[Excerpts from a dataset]

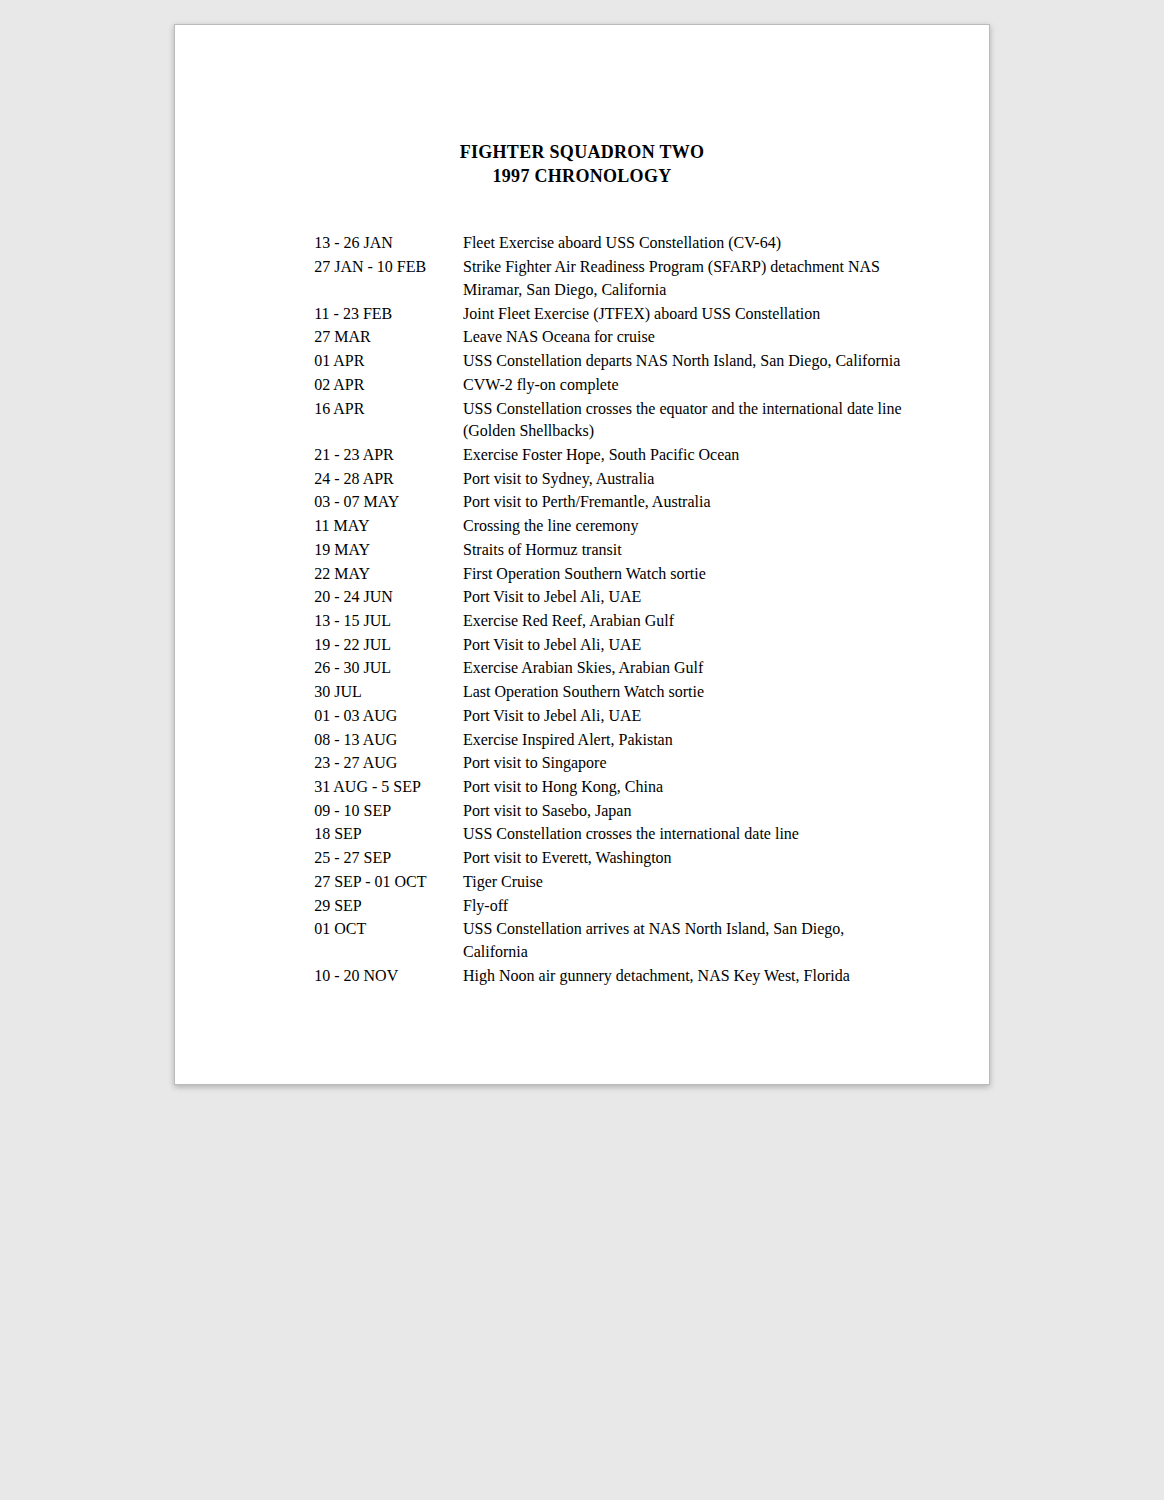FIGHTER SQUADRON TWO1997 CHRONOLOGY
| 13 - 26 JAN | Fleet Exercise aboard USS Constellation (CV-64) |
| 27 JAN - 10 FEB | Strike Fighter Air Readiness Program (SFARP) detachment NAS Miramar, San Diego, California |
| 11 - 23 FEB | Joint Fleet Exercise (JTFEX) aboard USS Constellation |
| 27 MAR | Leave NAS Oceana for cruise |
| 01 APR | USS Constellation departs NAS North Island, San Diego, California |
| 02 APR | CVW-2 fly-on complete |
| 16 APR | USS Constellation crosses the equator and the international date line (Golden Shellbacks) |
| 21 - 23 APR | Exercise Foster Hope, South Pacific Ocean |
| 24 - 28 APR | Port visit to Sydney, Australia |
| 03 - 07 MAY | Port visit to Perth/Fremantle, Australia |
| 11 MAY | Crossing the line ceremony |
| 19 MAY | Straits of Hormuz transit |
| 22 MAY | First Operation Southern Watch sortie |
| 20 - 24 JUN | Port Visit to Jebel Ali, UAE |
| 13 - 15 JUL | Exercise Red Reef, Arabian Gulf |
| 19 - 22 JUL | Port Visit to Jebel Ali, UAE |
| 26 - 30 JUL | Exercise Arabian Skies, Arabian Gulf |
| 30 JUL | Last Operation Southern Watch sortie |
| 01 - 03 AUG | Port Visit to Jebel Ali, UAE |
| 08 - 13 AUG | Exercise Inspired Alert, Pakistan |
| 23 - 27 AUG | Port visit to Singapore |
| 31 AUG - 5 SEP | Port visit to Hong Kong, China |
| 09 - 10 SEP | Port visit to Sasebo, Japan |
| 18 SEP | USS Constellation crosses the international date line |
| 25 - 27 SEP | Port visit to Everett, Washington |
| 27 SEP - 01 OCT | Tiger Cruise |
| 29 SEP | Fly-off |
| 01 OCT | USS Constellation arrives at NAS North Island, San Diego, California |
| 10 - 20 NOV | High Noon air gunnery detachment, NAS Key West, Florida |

--- Exercise requirements ---
An exact copy of the entries, minus the pictures, is what to return.

--- Response area ---
FIGHTER SQUADRON TWO1997 CHRONOLOGY
| 13 - 26 JAN | Fleet Exercise aboard USS Constellation (CV-64) |
| 27 JAN - 10 FEB | Strike Fighter Air Readiness Program (SFARP) detachment NAS Miramar, San Diego, California |
| 11 - 23 FEB | Joint Fleet Exercise (JTFEX) aboard USS Constellation |
| 27 MAR | Leave NAS Oceana for cruise |
| 01 APR | USS Constellation departs NAS North Island, San Diego, California |
| 02 APR | CVW-2 fly-on complete |
| 16 APR | USS Constellation crosses the equator and the international date line (Golden Shellbacks) |
| 21 - 23 APR | Exercise Foster Hope, South Pacific Ocean |
| 24 - 28 APR | Port visit to Sydney, Australia |
| 03 - 07 MAY | Port visit to Perth/Fremantle, Australia |
| 11 MAY | Crossing the line ceremony |
| 19 MAY | Straits of Hormuz transit |
| 22 MAY | First Operation Southern Watch sortie |
| 20 - 24 JUN | Port Visit to Jebel Ali, UAE |
| 13 - 15 JUL | Exercise Red Reef, Arabian Gulf |
| 19 - 22 JUL | Port Visit to Jebel Ali, UAE |
| 26 - 30 JUL | Exercise Arabian Skies, Arabian Gulf |
| 30 JUL | Last Operation Southern Watch sortie |
| 01 - 03 AUG | Port Visit to Jebel Ali, UAE |
| 08 - 13 AUG | Exercise Inspired Alert, Pakistan |
| 23 - 27 AUG | Port visit to Singapore |
| 31 AUG - 5 SEP | Port visit to Hong Kong, China |
| 09 - 10 SEP | Port visit to Sasebo, Japan |
| 18 SEP | USS Constellation crosses the international date line |
| 25 - 27 SEP | Port visit to Everett, Washington |
| 27 SEP - 01 OCT | Tiger Cruise |
| 29 SEP | Fly-off |
| 01 OCT | USS Constellation arrives at NAS North Island, San Diego, California |
| 10 - 20 NOV | High Noon air gunnery detachment, NAS Key West, Florida |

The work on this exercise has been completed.